Lemon-Chicken Scallopine with Gremolata Orzo

It's been awhile since I had the time or the energy to cook a full meal and actually enjoy it. Last night I was able to do just that. I came home from work with the most energy I've had in awhile, cleaned my kitchen, and started cooking dinner. It felt nice to have energy again, that's for sure! And just look at this plate...

 
You all know how much I love lemon, so this sauce and the gremolata in the orzo was right up my alley. It didn't hurt that there was wine in the sauce, too. This dish was definitely the mid-week pick-me-up that I needed. I think you should try it asap!
 
  

Lemon-Chicken Scallopine with Gremolata Orzo
Source: Pampered Chef - Make it Fresh, Make it Healthy

Ingredients
  • 1 cup uncooked orzo pasta
  • 1 tsp orange zest
  • 1 tsp lemon zest
  • 1/4 cup chopped fresh parsley
  • 3 tsp olive oil, divided
  • 2 garlic cloves, pressed
  • 1/8 tsp salt
  • 4 boneless, skinless chicken breasts
  • 1/2 tsp salt
  • 1/2 tsp pepper
  • 2 Tbsp flour, divided
  • 1 tsp paprika
  • 1/4 cup water
  • 3 medium shallots, thinly sliced
  • 3 garlic cloves, pressed
  • 1/2 cup chicken stock
  • 1/3 cup dry white wine
  • 2 Tbsp fresh lemon juice
  • 2 Tbsp unsalted butter

Preparation
  1. Cook the orzo according to the package instructions (minus salt and oil, if called for).
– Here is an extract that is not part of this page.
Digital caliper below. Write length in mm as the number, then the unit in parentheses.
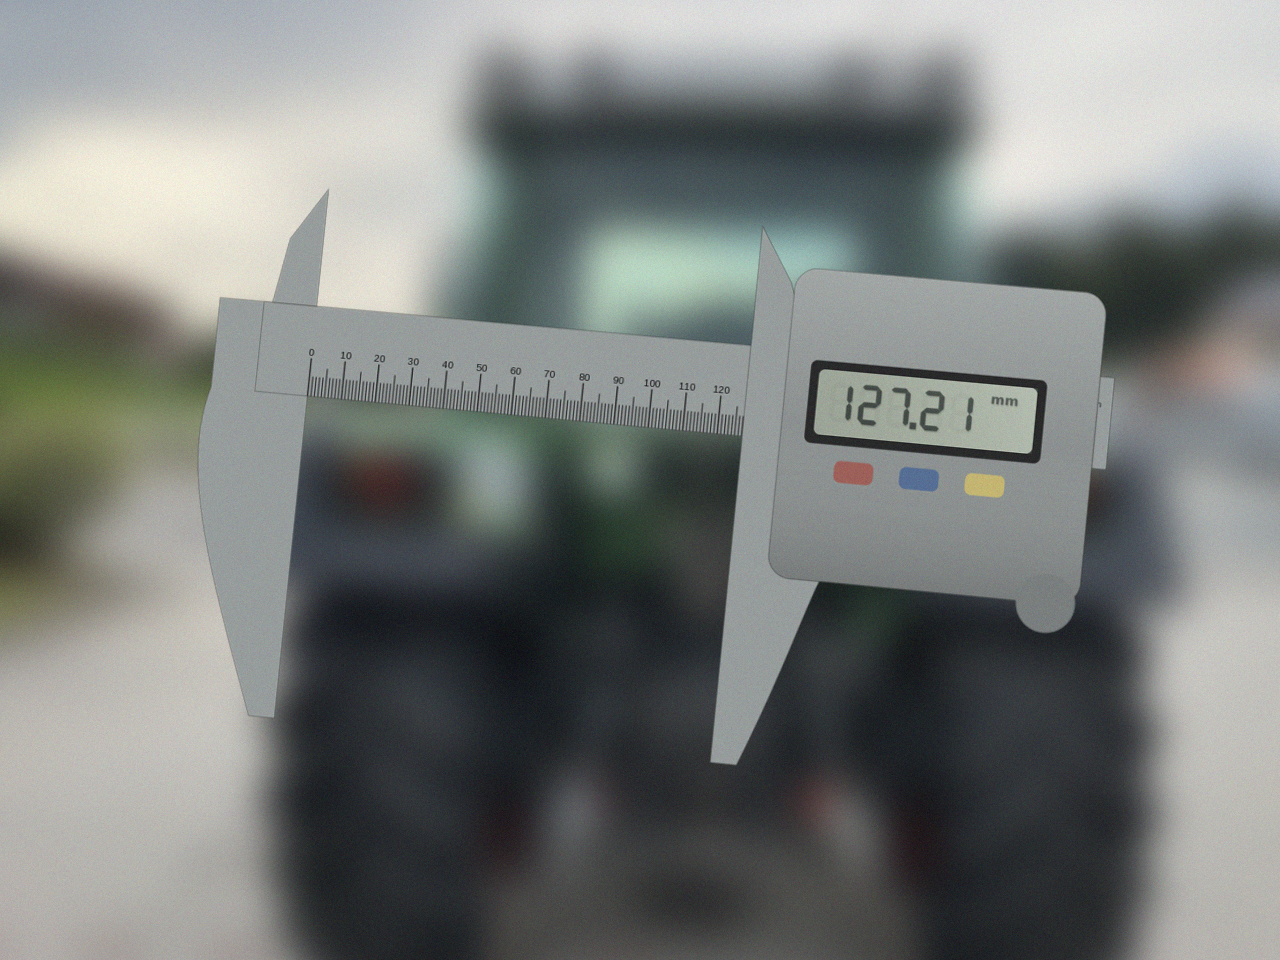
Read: 127.21 (mm)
Drain well and place in a small bowl.
  2. Meanwhile, combine the orange and lemon zest with the parsley, oil, 2 pressed garlic cloves, and 1/8 teaspoon of salt. Add to the orzo, stir to combine, and set aside.
  3. Use a meat tenderizer to flatten the chicken out to an even thickness. Season with 1/4 teaspoon of the salt and pepper. Combine 1 1/2 tablespoons of flour and the paprika in a shallow dish and dredge the chicken in the mixture.
  4. Heat  1 1/2 teaspoons of oil in a medium skillet over medium-high heat for 1-3 minutes or until shimmering. Add the chicken and cooke for 3-4 minutes per side, until browned and cooked through. Remove from skillet and set aside.
  5. Add the remaining 1/2 teaspoon of oil, the shallots and garlic, and cook about 30 seconds. Add the chicken broth and wine and bring to a simmer.
  6. Meanwhile, combine the remaining 1/2 tablespoon of flour with the water and stir until well mixed.
  7. Add the lemon juice and flour mixture to the skillet and stir until well combined. Remove from the heat, stir in the butter and remaining 1/4 teaspoon of salt and pepper.
  8. Divide the orzo among 4 serving plates, top with chicken and drizzle with sauce.